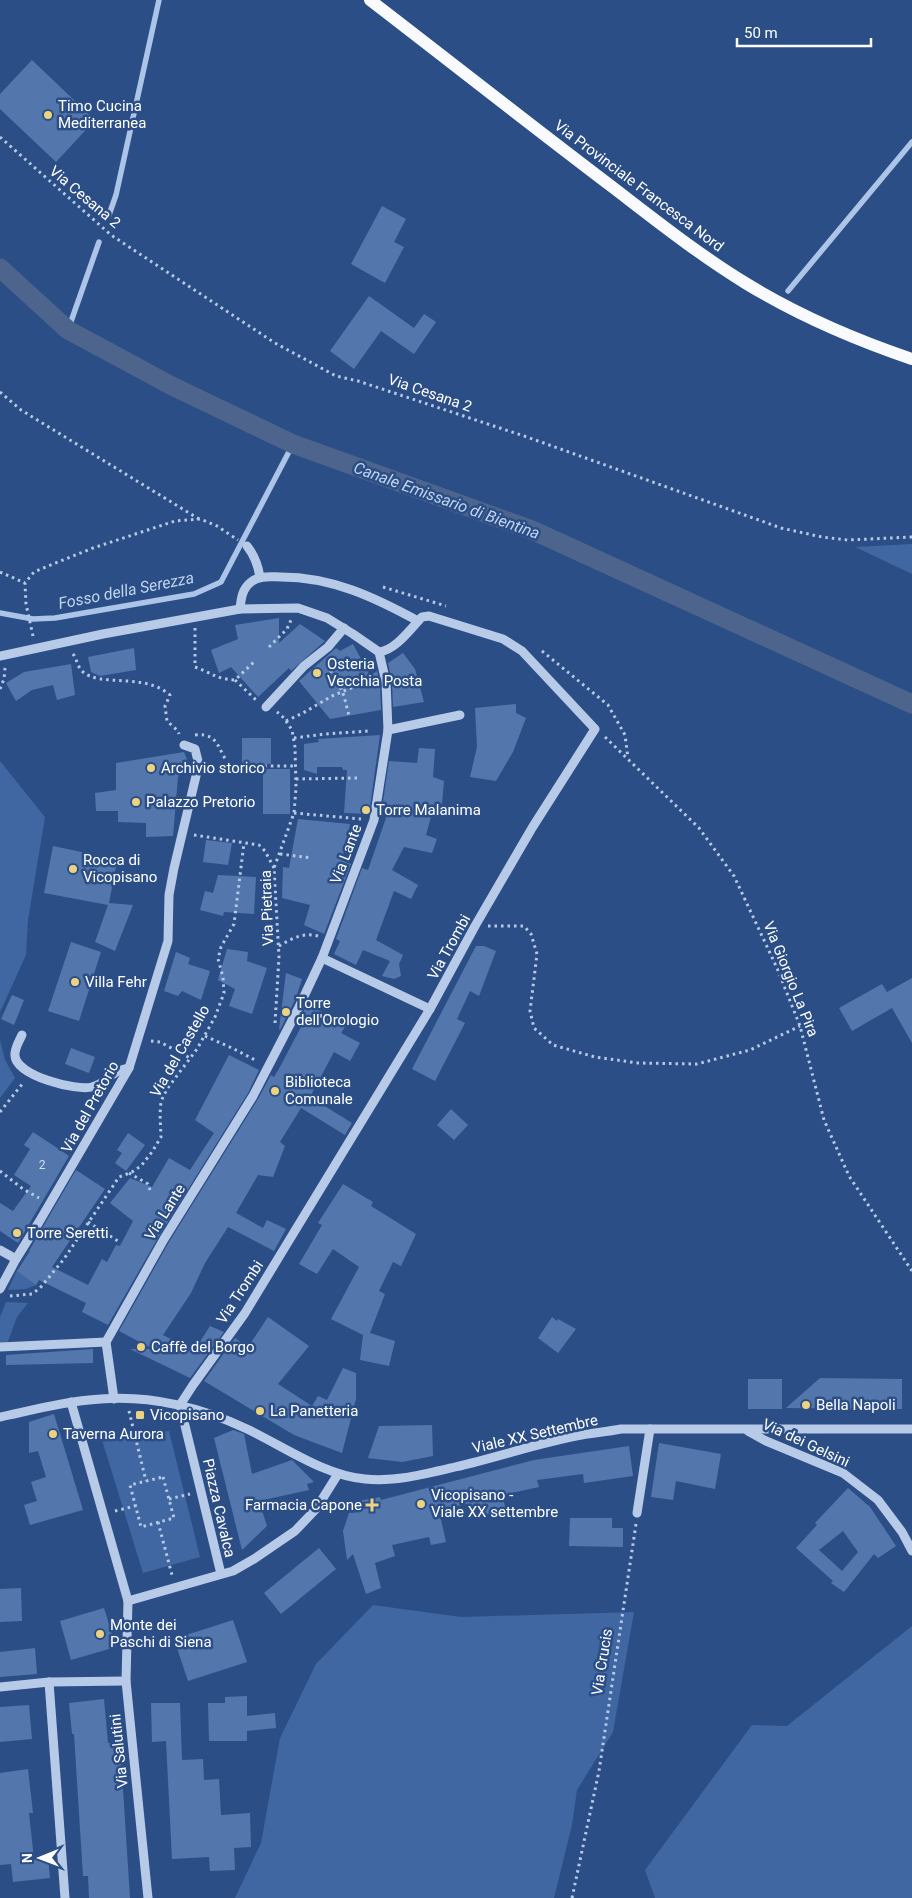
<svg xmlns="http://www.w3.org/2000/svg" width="912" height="1898" viewBox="0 0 912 1898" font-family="Roboto,sans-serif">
	<rect width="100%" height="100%" fill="#2b4e86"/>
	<g fill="#4067a2">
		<path d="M912,544v30l-57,-27z"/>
		<path d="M0,761l45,56 -17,103 -2,35 -26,57z"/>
		<path d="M0,1040l5,20 10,18 -15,20z"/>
		<path d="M17,1270l19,15 -10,4 -18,1z"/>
		<path d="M6,1302l22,1 -11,14 -10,27h-7v-27z"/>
		<path d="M169,1431l31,126 -57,16 -41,-133z"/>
		<path d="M373,1605l88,12 173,-5 -21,120 -36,58 -5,35 -18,73h-319l26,-55 19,-105 36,-74z"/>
		<path d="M912,1626v272h-257l-10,-28 107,-145 35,1z"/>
	</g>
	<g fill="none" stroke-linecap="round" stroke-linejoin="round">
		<g stroke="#acc4e7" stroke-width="5.5">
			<path d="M109,215l7,-20 43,-195"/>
			<path d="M788,291l124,-149"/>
			<path d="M68,330l31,-88"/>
			<path d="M0,613l33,6 22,-1 139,-24 27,-12 72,-138"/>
		</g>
		<path stroke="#4d658d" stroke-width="19" d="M0,268l68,62 104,56 121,58 239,86 380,174"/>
	</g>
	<g fill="#5377ad" fill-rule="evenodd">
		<path d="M32,60l63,60 -39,42 -56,-53v-15z"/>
		<path d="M382,206l24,13 -12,23 10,5 -19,36 -34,-19z"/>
		<path d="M369,296l45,32 10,-14 12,8 -22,32 -33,-23 -27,38 -24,-18z"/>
		<path d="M279,618v25l21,-19 25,17 -34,30 -2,-3 -31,29 -27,-30 -12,6 -8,-23 27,-11 -3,-14z"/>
		<path d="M353,644l17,32 7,-5 3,12 1,27 -51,9 -31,-38 37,-33 4,3z"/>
		<path d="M134,648l2,22 -36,6 -9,-4 -3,-15z"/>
		<path d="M403,653l12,16 9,33 -31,5 -1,-25 -4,-19z"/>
		<path d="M71,664l4,31 -18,5 -4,-15 -21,5 -16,11 -10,-18 18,-11z"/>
		<path d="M516,704v9l10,5 -13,34 -17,29 -26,-4 7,-30 -2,-39z"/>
		<path d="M380,735l-11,79 -25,-1 3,-43h-4l-1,-3h-25v7l-13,-4v-26l15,-2 -1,-3z"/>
		<rect x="242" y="738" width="29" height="26"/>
		<path d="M419,748l16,1 -2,28 11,4 -2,23 -7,-2 -9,33 11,4 -5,14 -28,-6 -12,23 26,15 -7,14 -17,-8 -18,49 27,15 -4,9 2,12 -7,3 -12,-3 8,-15 -27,-11 -7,15 -22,-11 6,-13 -4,-2 26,-71 6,2 19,-55h-6l8,-54 28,2z"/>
		<path d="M184,752l5,12 -11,13 -5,59 -27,1v-14l-28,-1v-11h-22l-1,-18 21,-3v-27z"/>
		<rect x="263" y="769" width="27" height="45"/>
		<path d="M298,819l52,5 -8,36 9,4 -27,70 -20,-9 6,-20 -28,-7 1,-31 6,1z"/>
		<path d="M206,840l26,3 -4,22 -25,-3z"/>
		<path d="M53,846l38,8 11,13 -1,-9 16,3 -8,42 24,2 -18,46 -20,-9 13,-37 -64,-12z"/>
		<path d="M218,875l38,2 -2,37 -30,-2 -1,4 -23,-6 5,-19 8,2z"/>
		<path d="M71,942l30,10 -22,69 -31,-10z"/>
		<path d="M476,946h8l12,5 -17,45 -9,-5 -13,28 8,4 -30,58 -23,-12z"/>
		<path d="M227,949l21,3 -1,9 20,7 -15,46 -23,-8 6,-17 -17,-9z"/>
		<path d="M176,952l14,6 -2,6 22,7 -9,29 -19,-9 -4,5 -14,-5z"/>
		<path d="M286,973l16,6 -6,19 -16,32 -1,-1z"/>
		<path d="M912,978v65l-20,-35 -40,23 -13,-23 43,-24 5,8z"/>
		<path d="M12,995l12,5 -10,25 -13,-6z"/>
		<path d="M307,1004l39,21 -5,8 19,10 -10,18 -16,-9 -24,45 42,26 -7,12 -44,-27 -21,34 5,4 -12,31 -15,-2 -22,38 27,15 4,-8 19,9 -12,22 -46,-24 -23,36 -14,30 -28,42 31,16 16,-25 14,6 -34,46 -60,-29h23l-34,-18 50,-89 89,-143 13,-24 3,2 7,-12 22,-42 -4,-1z"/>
		<path d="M71,1048l24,9 -6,16 -24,-9z"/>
		<path d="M229,1055l30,15 -11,23 -89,143 -51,89 -26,-13 4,-9 -47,-23 -3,5 -19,-14 13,-20h-1l47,-81 29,19 -53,78 36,18 14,-26 5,3 9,-17 4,1 13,-25 -23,-18 20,-25 22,9 17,-29 21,12 24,-37 -19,-13z"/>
		<path d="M451,1109l17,16 -14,15 -17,-15z"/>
		<path d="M33,1132l36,24 -51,87 -18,-12v-28l13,8 18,-25 -17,-11 16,-26 -6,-4z"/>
		<path d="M128,1133l17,12 -19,26 -11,-8 7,-10 -5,-3z"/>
		<path d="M343,1184l30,18 -2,4 45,28 -15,32 -8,-4 -14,29 6,3 -15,39 25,8 -6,25 -29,-6 3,-25 -32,-16 28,-52 -26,-18 -16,25 -18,-10 23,-39 -4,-2z"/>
		<path d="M268,1317l41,29 -31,38 34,22 6,-10 9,4 16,-32 13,5v26l-14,54 -48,-18 -90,-54 31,-43 13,9z"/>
		<path d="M552,1317l5,4 1,-2 18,10 -18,24 -20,-15z"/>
		<path d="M93,1349v14l-87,2v-10z"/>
		<path d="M820,1378l82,1v30l-116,-1z"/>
		<rect x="748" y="1379" width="34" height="30"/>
		<path d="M54,1414l29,96 -53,15 -6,-20 13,-4 -6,-19 15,-5 -8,-26 -9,2v-31z"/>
		<path d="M432,1425l1,31 -31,6 -34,-4 11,-32z"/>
		<path d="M233,1430l11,4 8,40 40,-14 22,22 -7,2 2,6 -50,11 8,25 -25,24 -28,-112z"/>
		<path d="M659,1443l62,11 -6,35 -39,-8 -3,19 -22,-3z"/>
		<path d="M629,1446l4,30 -49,7 -1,-9 -46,6 2,7 -37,8 4,15 -24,5 -1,-7 -13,3 -1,-7 -28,6 7,32 -15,3 -2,-8 -37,8 3,11 -20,7 6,25 -15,6 -13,-40 -6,6 -4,-29 6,-18 10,-1 -1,-11 22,-4 1,3 153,-40z"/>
		<path d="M848,1488l22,19 26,39 -18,12 -4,-4 -30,38 -13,-9 2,-2 -37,-33 21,-23 -2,-2zM843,1531l15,21 -16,19 -23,-21z"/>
		<path d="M570,1518h42v10h11v19l-54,-1z"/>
		<path d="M319,1548l17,21 -55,45 -17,-21z"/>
		<path d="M21,1588l1,33 -22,1v-33z"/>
		<path d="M104,1608l12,39 -45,13 -11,-39z"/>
		<path d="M233,1620l14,42 -59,19 -14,-42z"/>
		<path d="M35,1648l2,26 -37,3v-25z"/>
		<path d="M247,1696v20l28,-3 1,15 -29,3v10h-38l-1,-38h17v-6z"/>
		<path d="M104,1699l4,44 12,-1 10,156h-41l-1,-22h-5l-9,-142h-2l-3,-31z"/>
		<path d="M151,1703h29l2,57 21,-1 1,21 15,-1 2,36 29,-2 1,34 -17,1 1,22 -25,1 -1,-14 -37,2 -6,-118 -14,1z"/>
		<path d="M29,1705l3,34 -32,3v-35z"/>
		<path d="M28,1769l5,44h-4l5,46 14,-1 2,20 -37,4 -2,-18 -11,1v-92z"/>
	</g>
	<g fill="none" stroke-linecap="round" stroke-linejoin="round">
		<g stroke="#b7cae7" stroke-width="3" stroke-dasharray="2.5 4" stroke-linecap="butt">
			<path d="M0,137l111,98 164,108 61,33 22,5 169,56 254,91 41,9 26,3 64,-3"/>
			<path d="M0,392l21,18 178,109"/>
			<path d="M0,572l25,11"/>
			<path d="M383,587l63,19"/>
			<path d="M195,628v39c17,6 21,12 40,13l21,-20"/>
			<path d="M33,636l-7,-32 -1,-21 9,-11 14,-6 45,-18 82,-27 25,-2 17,7 21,14"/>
			<path d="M269,647l18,-18 4,-9"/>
			<path d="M542,651l66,54 17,30 3,23"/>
			<path d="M73,654c4,5 4,12 9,17 17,17 62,1 88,24l-5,11 2,15 11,10 1,3"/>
			<path d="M327,665l11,17 6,14 5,20"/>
			<path d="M235,680l21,20"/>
			<path d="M0,689l4,-10 1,-11"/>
			<path d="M286,721l17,-8 29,-17 41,-17"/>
			<path d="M195,735c27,-3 22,20 37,31h64"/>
			<path d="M605,737l94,91 35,48 43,92 23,58 24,94 25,56 63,95"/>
			<path d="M294,738l31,-4 44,-3"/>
			<path d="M296,779l61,-1"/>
			<path d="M294,813l67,6"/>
			<path d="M194,835l65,10 6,6 9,17"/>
			<path d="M280,854l32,4"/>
			<path d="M488,926h36l7,8 6,20 -7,57 4,17 19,17 42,12 43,6 59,1 53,-14 50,-24"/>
			<path d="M279,946c12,-7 24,-14 39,-10"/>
			<path d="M275,1023l4,-66 -5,-89 20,-55 2,-25 -1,-41 -3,-17 -8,-12 -7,-6"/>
			<path d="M205,1036l27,12 25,13"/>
			<path d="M151,1041l9,1 30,16"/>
			<path d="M0,1112l23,-29"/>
			<path d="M0,1171l23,18 16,9"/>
			<path d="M129,1173l19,11 2,6"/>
			<path d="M88,1222l33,21"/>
			<path d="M10,1296l22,-2 8,-6 24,-29 55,-82 13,-5 9,-6 11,-14 9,-15 -1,-23 1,-13 6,-12 30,-40 18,-32 9,-24 -1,-16 -5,-18 3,-12 13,-23 10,-81"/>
			<path d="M129,1411l17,70"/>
			<path d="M163,1477l11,41 -33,9 -11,-42z"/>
			<path d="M169,1499l21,-5"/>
			<path d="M115,1511l20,-5"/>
			<path d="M158,1522l14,53"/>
			<path d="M572,1898l27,-127 37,-247"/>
		</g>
		<g stroke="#b7cae7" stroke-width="9">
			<path d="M247,546c8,10 11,19 13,31"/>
			<path d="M240,609c1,-10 2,-20 11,-27 9,-7 19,-5 30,-5 51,0 93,20 137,44"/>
			<path d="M0,656l103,-22 137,-25 58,-1 29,10 26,16 26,18 7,30 2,48 -14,90 -52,138 -23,49 -46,89 -89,143 -58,103"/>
			<path d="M266,707l38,-41 24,-19 16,-19"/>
			<path d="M388,730l72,-15"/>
			<path d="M322,958l108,51"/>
			<path d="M22,1035c-3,6 -8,14 -7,21 2,20 61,35 77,31 10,-2 15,-9 23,-14 4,-3 10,-4 14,-5"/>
			<path d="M0,1250l16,9"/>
			<path d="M0,1289l16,-30 23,-37 90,-154 39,-127 1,-46 5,-27 22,-92 2,-15 -3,-12 -11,-4"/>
			<path d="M106,1342l8,57"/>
			<path d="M0,1347l106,-5"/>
			<path d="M71,1402l57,199 -2,80 22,217"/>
			<path d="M180,1405l13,-20 52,-72 37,-61 148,-243 45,-83 57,-98 63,-99 -73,-78 -19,-12 -74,-23 -7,1c-12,12 -26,33 -43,35"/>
			<path d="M180,1405l41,169"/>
			<path d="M0,1417c33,-7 67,-16 101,-18 50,-4 102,9 146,30 36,17 78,47 118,50 30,3 61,-5 90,-12 40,-9 80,-23 121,-31 15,-3 30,-4 45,-7h291"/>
			<path d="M748,1431l18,10 77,32 35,27 24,32 10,19"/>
			<path d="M637,1513l13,-84"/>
			<path d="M128,1601l105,-30 21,-12 41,-28 21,-22 22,-35"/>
			<path d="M49,1682l16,216"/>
			<path d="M0,1687l49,-5 77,-1"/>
		</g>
		<path stroke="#f8fafe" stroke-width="12" d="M370,0c82,63 163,127 245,189 43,33 86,67 132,95 51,31 109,56 165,75"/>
	</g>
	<g fill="#edd37f" stroke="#2b4e86" stroke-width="2">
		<circle cx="48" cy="115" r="5"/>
		<circle cx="317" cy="673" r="5"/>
		<circle cx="151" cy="768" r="5"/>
		<circle cx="136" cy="802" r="5"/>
		<circle cx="366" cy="810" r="5"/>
		<circle cx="73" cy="869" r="5"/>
		<circle cx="75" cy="982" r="5"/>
		<circle cx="286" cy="1012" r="5"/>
		<circle cx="275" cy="1091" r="5"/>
		<circle cx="17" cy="1233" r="5"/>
		<circle cx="141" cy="1347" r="5"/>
		<circle cx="806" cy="1405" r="5"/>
		<circle cx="260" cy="1411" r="5"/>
		<rect x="135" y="1410" width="10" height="10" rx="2.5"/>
		<circle cx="53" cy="1434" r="5"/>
		<circle cx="421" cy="1504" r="5"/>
		<path d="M369.5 1497.5h5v5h5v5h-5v5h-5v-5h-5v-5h5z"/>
		<circle cx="100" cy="1634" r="5"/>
	</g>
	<g text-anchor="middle" stroke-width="5" stroke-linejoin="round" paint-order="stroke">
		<g font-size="12" fill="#d4ddea">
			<text x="42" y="1169">2</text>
		</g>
		<g font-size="15" fill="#fff" stroke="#2b4e86" text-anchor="start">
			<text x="58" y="111">Timo Cucina<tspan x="58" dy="17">Mediterranea</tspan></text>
			<text x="327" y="669">Osteria<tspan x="327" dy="17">Vecchia Posta</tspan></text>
			<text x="161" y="773">Archivio storico</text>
			<text x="146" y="807">Palazzo Pretorio</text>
			<text x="376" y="815">Torre Malanima</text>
			<text x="83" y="865">Rocca di<tspan x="83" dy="17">Vicopisano</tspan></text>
			<text x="85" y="987">Villa Fehr</text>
			<text x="296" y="1008">Torre<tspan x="296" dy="17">dell'Orologio</tspan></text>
			<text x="285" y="1087">Biblioteca<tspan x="285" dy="17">Comunale</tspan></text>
			<text x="27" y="1238">Torre Seretti</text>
			<text x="151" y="1352">Caffè del Borgo</text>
			<text x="816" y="1410">Bella Napoli</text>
			<text x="270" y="1416">La Panetteria</text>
			<text x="150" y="1420">Vicopisano</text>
			<text x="63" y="1439">Taverna Aurora</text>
			<text x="431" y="1500">Vicopisano -<tspan x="431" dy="17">Viale XX settembre</tspan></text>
			<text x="362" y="1510" text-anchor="end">Farmacia Capone</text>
			<text x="110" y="1630">Monte dei<tspan x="110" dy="17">Paschi di Siena</tspan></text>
		</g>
		<g font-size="15" fill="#fff" stroke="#2b4e86">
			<text transform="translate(639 186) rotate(37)" y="5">Via Provinciale Francesca Nord</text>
			<text transform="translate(85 197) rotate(40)" y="5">Via Cesana 2</text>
			<text transform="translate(430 393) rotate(19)" y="5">Via Cesana 2</text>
			<text transform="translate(346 854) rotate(-69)" y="5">Via Lante</text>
			<text transform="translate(267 908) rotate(-92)" y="5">Via Pietraia</text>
			<text transform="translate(449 947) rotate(-61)" y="5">Via Trombi</text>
			<text transform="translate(791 979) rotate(68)" y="5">Via Giorgio La Pira</text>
			<text transform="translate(180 1051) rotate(-60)" y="5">Via del Castello</text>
			<text transform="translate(90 1107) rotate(-61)" y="5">Via del Pretorio</text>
			<text transform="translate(165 1212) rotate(-58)" y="5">Via Lante</text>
			<text transform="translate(240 1292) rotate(-57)" y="5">Via Trombi</text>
			<text transform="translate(535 1434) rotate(-13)" y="5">Viale XX Settembre</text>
			<text transform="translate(806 1443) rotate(25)" y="5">Via dei Gelsini</text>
			<text transform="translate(219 1508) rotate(77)" y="5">Piazza Cavalca</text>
			<text transform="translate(602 1662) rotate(-81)" y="5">Via Crucis</text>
			<text transform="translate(119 1751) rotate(-96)" y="5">Via Salutini</text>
		</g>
		<g font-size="16" font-style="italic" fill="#c2d4ee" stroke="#2b4e86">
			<text transform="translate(447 500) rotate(20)" y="6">Canale Emissario di Bientina</text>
			<text transform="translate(126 590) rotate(-11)" y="6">Fosso della Serezza</text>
		</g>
	</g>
	<g transform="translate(40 1858) rotate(269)" stroke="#2b4e86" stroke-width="4" paint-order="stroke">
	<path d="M0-4L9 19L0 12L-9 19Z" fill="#ffffff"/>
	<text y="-8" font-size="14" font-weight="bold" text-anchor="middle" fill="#ffffff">N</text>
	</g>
	<path d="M737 38v8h134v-8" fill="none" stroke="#ffffff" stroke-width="2.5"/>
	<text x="744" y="38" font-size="15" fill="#ffffff" stroke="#2b4e86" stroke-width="4" paint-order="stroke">50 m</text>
</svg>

> **What to do**: Give again, exactly and with nothing added, the lines running from the one that contains "Emissario di Bientina</text>" to the last line of the material.

> **Expected output**:
			<text transform="translate(447 500) rotate(20)" y="6">Canale Emissario di Bientina</text>
			<text transform="translate(126 590) rotate(-11)" y="6">Fosso della Serezza</text>
		</g>
	</g>
	<g transform="translate(40 1858) rotate(269)" stroke="#2b4e86" stroke-width="4" paint-order="stroke">
	<path d="M0-4L9 19L0 12L-9 19Z" fill="#ffffff"/>
	<text y="-8" font-size="14" font-weight="bold" text-anchor="middle" fill="#ffffff">N</text>
	</g>
	<path d="M737 38v8h134v-8" fill="none" stroke="#ffffff" stroke-width="2.5"/>
	<text x="744" y="38" font-size="15" fill="#ffffff" stroke="#2b4e86" stroke-width="4" paint-order="stroke">50 m</text>
</svg>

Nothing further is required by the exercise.